If you do not believe me, read the social media postings of hatred shared in the name of a distorted Islam that resulted in Paty’s death. Visit the districts where small girls aged three or four are wearing a full veil, separated from boys, and, from a very young age, separated from the rest of society, raised in hatred of France’s values.

Speak to government prefects who are confronted on the ground with hundreds of radicalised individuals, who we fear may, at any moment, take a knife and kill people. This is what France is fighting against — designs of hatred and death that threaten its children — never against Islam. We oppose deception, fanaticism, violent extremism. Not a religion….

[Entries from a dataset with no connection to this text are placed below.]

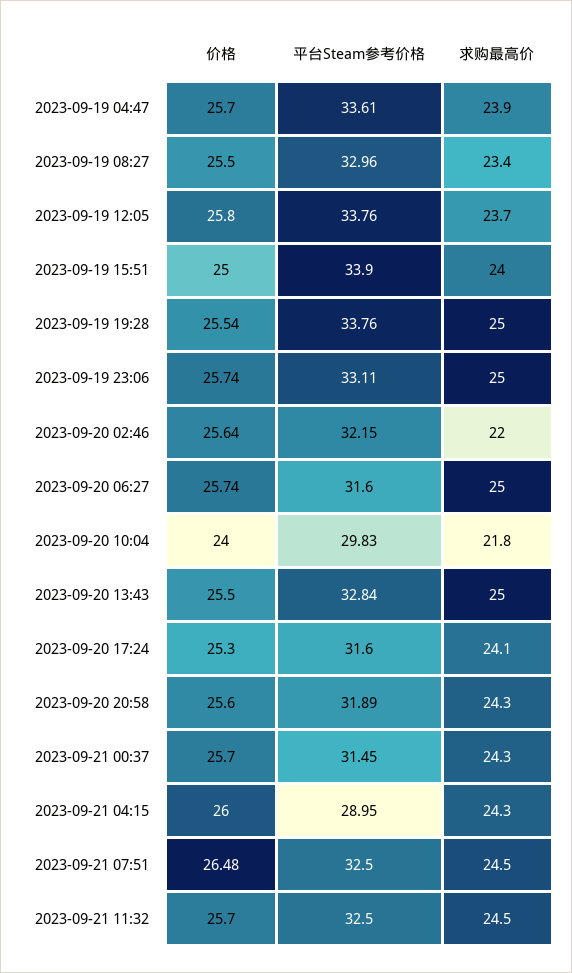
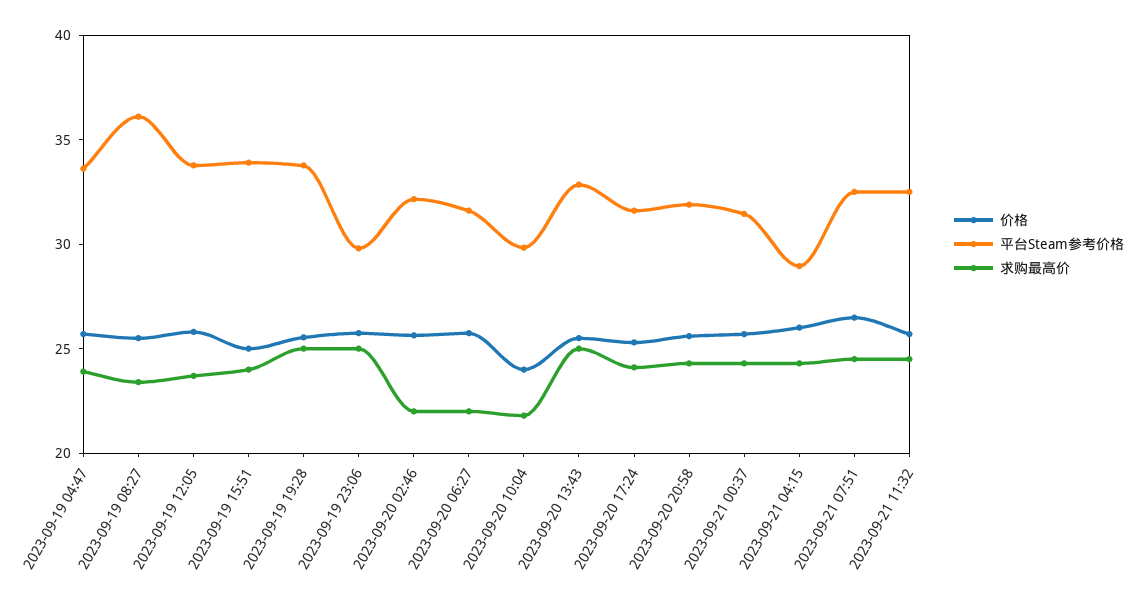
  {
    "价格": {
      "2023-09-19 04:47": 25.7,
      "2023-09-19 08:27": 25.5,
      "2023-09-19 12:05": 25.8,
      "2023-09-19 15:51": 25,
      "2023-09-19 19:28": 25.54,
      "2023-09-19 23:06": 25.74,
      "2023-09-20 02:46": 25.64,
      "2023-09-20 06:27": 25.74,
      "2023-09-20 10:04": 24,
      "2023-09-20 13:43": 25.5,
      "2023-09-20 17:24": 25.3,
      "2023-09-20 20:58": 25.6,
      "2023-09-21 00:37": 25.7,
      "2023-09-21 04:15": 26,
      "2023-09-21 07:51": 26.48,
      "2023-09-21 11:32": 25.7
    },
    "平台Steam参考价格": {
      "2023-09-19 04:47": 33.61,
-     "2023-09-19 08:27": 32.96,
+     "2023-09-19 08:27": 36,
      "2023-09-19 12:05": 33.76,
      "2023-09-19 15:51": 33.9,
      "2023-09-19 19:28": 33.76,
-     "2023-09-19 23:06": 33.11,
+     "2023-09-19 23:06": 30,
      "2023-09-20 02:46": 32.15,
      "2023-09-20 06:27": 31.6,
      "2023-09-20 10:04": 29.83,
      "2023-09-20 13:43": 32.84,
      "2023-09-20 17:24": 31.6,
      "2023-09-20 20:58": 31.89,
      "2023-09-21 00:37": 31.45,
      "2023-09-21 04:15": 28.95,
      "2023-09-21 07:51": 32.5,
      "2023-09-21 11:32": 32.5
    },
    "求购最高价": {
      "2023-09-19 04:47": 23.9,
      "2023-09-19 08:27": 23.4,
      "2023-09-19 12:05": 23.7,
      "2023-09-19 15:51": 24,
      "2023-09-19 19:28": 25,
      "2023-09-19 23:06": 25,
      "2023-09-20 02:46": 22,
-     "2023-09-20 06:27": 25,
+     "2023-09-20 06:27": 22,
      "2023-09-20 10:04": 21.8,
      "2023-09-20 13:43": 25,
      "2023-09-20 17:24": 24.1,
      "2023-09-20 20:58": 24.3,
      "2023-09-21 00:37": 24.3,
      "2023-09-21 04:15": 24.3,
      "2023-09-21 07:51": 24.5,
      "2023-09-21 11:32": 24.5
    }
  }

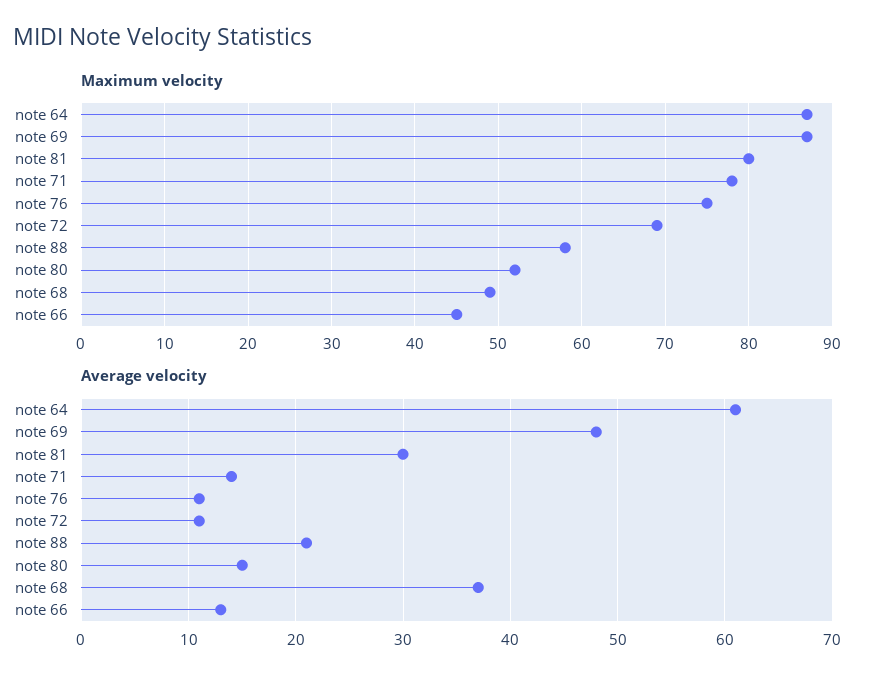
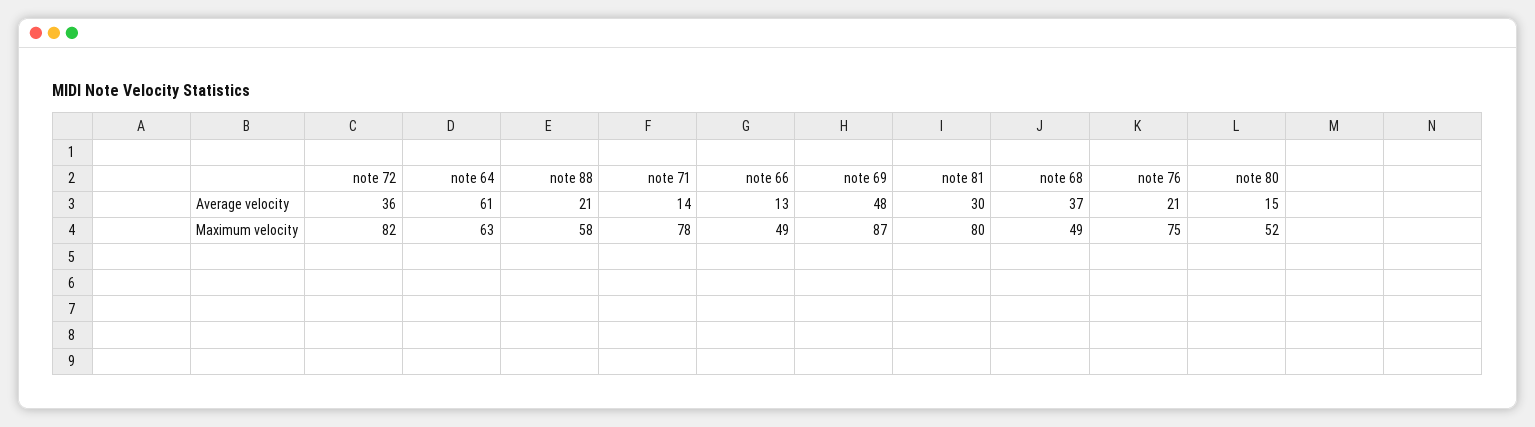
  {
    "Maximum velocity": {
-     "note 64": 87,
+     "note 64": 63,
      "note 69": 87,
      "note 81": 80,
      "note 71": 78,
      "note 76": 75,
-     "note 72": 69,
+     "note 72": 82,
      "note 88": 58,
      "note 80": 52,
      "note 68": 49,
-     "note 66": 45
+     "note 66": 49
    },
    "Average velocity": {
      "note 64": 61,
      "note 69": 48,
      "note 81": 30,
      "note 71": 14,
-     "note 76": 11,
+     "note 76": 21,
-     "note 72": 11,
+     "note 72": 36,
      "note 88": 21,
      "note 80": 15,
      "note 68": 37,
      "note 66": 13
    }
  }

I will not allow anybody to claim that France, or its government, is fostering racism against Muslims. France — we are attacked for this — is as secular for Muslims as for Christians, Jews, Buddhists and all believers. The neutrality of the state, which never intervenes in religious affairs, is a guarantee of freedom of worship. Our law enforcement forces protect mosques, churches and synagogues alike.

France is a country that knows what it owes to the Islamic civilisation: its mathematics, its science, its architecture all borrow from it, and I announced the creation of an institute in Paris to showcase this great wealth. France is a country where Muslim leaders speak out when the worst happens, and call on followers to fight radical Islamism and defend freedom of expression….

Editors note: the online opinion piece that this letter refers to was published briefly on November 2 and then removed for review after readers pointed out factual inaccuracies.